Oggi l’enciclopedia libera è sotto attacco – a parole, con minacce ai wikipediani, e con Grokipedia. Cosa c’è di così pericoloso in Wikipedia?
L’enciclopedia libera si distingue per essere uno dei rarissimi luoghi in cui convergiamo, a prescindere dalle nostre convinzioni, preferenze e valori. In secondo luogo, Wikipedia è scritta da esseri umani, in un contesto di crescente produzione di contenuti generati in maniera opaca. Wikipedia poi mantiene un legame diretto con le fonti primarie (archivi, istituzioni culturali e scientifiche: la studiosa Iolanda Pensa le definisce “l’esercito della conoscenza”), ancorando il sapere a dati concreti e verificabili. Imparare a valutare la qualità delle informazioni dovrebbe essere più che mai una priorità educativa, così come nell’interesse di tutti prendersi cura dei repositories aperti di dati.
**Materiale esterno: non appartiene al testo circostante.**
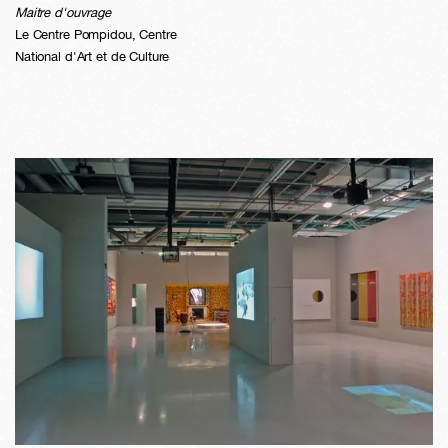
Maitre d'ouvrage
Le Centre Pompidou, Centre
National d'Art et de Culture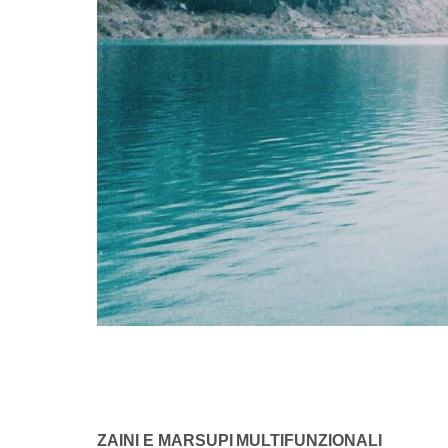
ZAINI E MARSUPI MULTIFUNZIONALI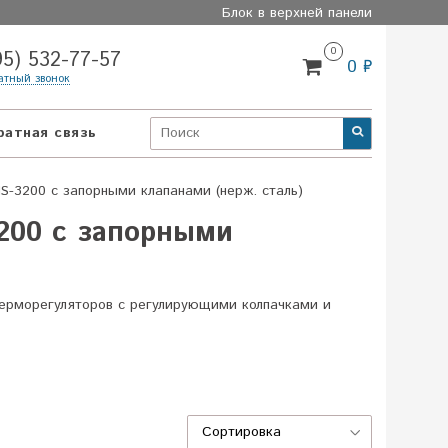
Блок в верхней панели
0
95) 532-77-57
0 ₽
атный звонок
ратная связь
-3200 с запорными клапанами (нерж. сталь)
200 с запорными
терморегуляторов с регулирующими колпачками и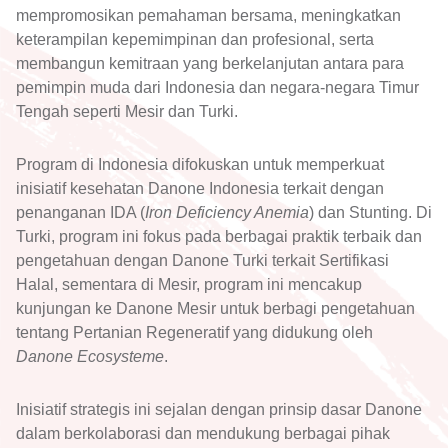
mempromosikan pemahaman bersama, meningkatkan
keterampilan kepemimpinan dan profesional, serta
membangun kemitraan yang berkelanjutan antara para
pemimpin muda dari Indonesia dan negara-negara Timur
Tengah seperti Mesir dan Turki.
Program di Indonesia difokuskan untuk memperkuat
inisiatif kesehatan Danone Indonesia terkait dengan
penanganan IDA (
Iron Deficiency Anemia
) dan Stunting. Di
Turki, program ini fokus pada berbagai praktik terbaik dan
pengetahuan dengan Danone Turki terkait Sertifikasi
Halal, sementara di Mesir, program ini mencakup
kunjungan ke Danone Mesir untuk berbagi pengetahuan
tentang Pertanian Regeneratif yang didukung oleh
Danone Ecosysteme
.
Inisiatif strategis ini sejalan dengan prinsip dasar Danone
dalam berkolaborasi dan mendukung berbagai pihak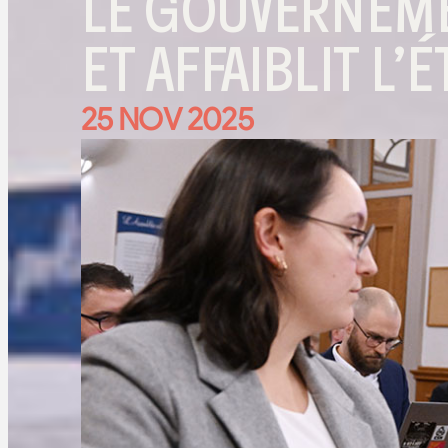
LE GOUVERNEME
ET AFFAIBLIT L’
25 NOV 2025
Come la scienza e la democrazia, Wikipedia è una di quelle costruzioni umane imperfette ma intrinsecamente perfettibili, che prosperano fintanto che c’è fiducia. Questa è il focus del libro di Jimmy Wales. Fondato su teorie e studi scientifici che dimostrano inclinazioni umane e convenienza collettiva alla cooperazione, alla trasparenza, e, appunto, alla fiducia, Wales illustra sette principi necessari per coltivarla, e celebra le potenzialità che una comunità intraprendente e industriosa che si nutra di fiducia e implementi alcune regole pragmatiche per tutelarla può esprimere. È l’ingrediente chiave che ha permesso a un progetto come Wikipedia di prosperare – potenzialmente una bussola per una politica non populista.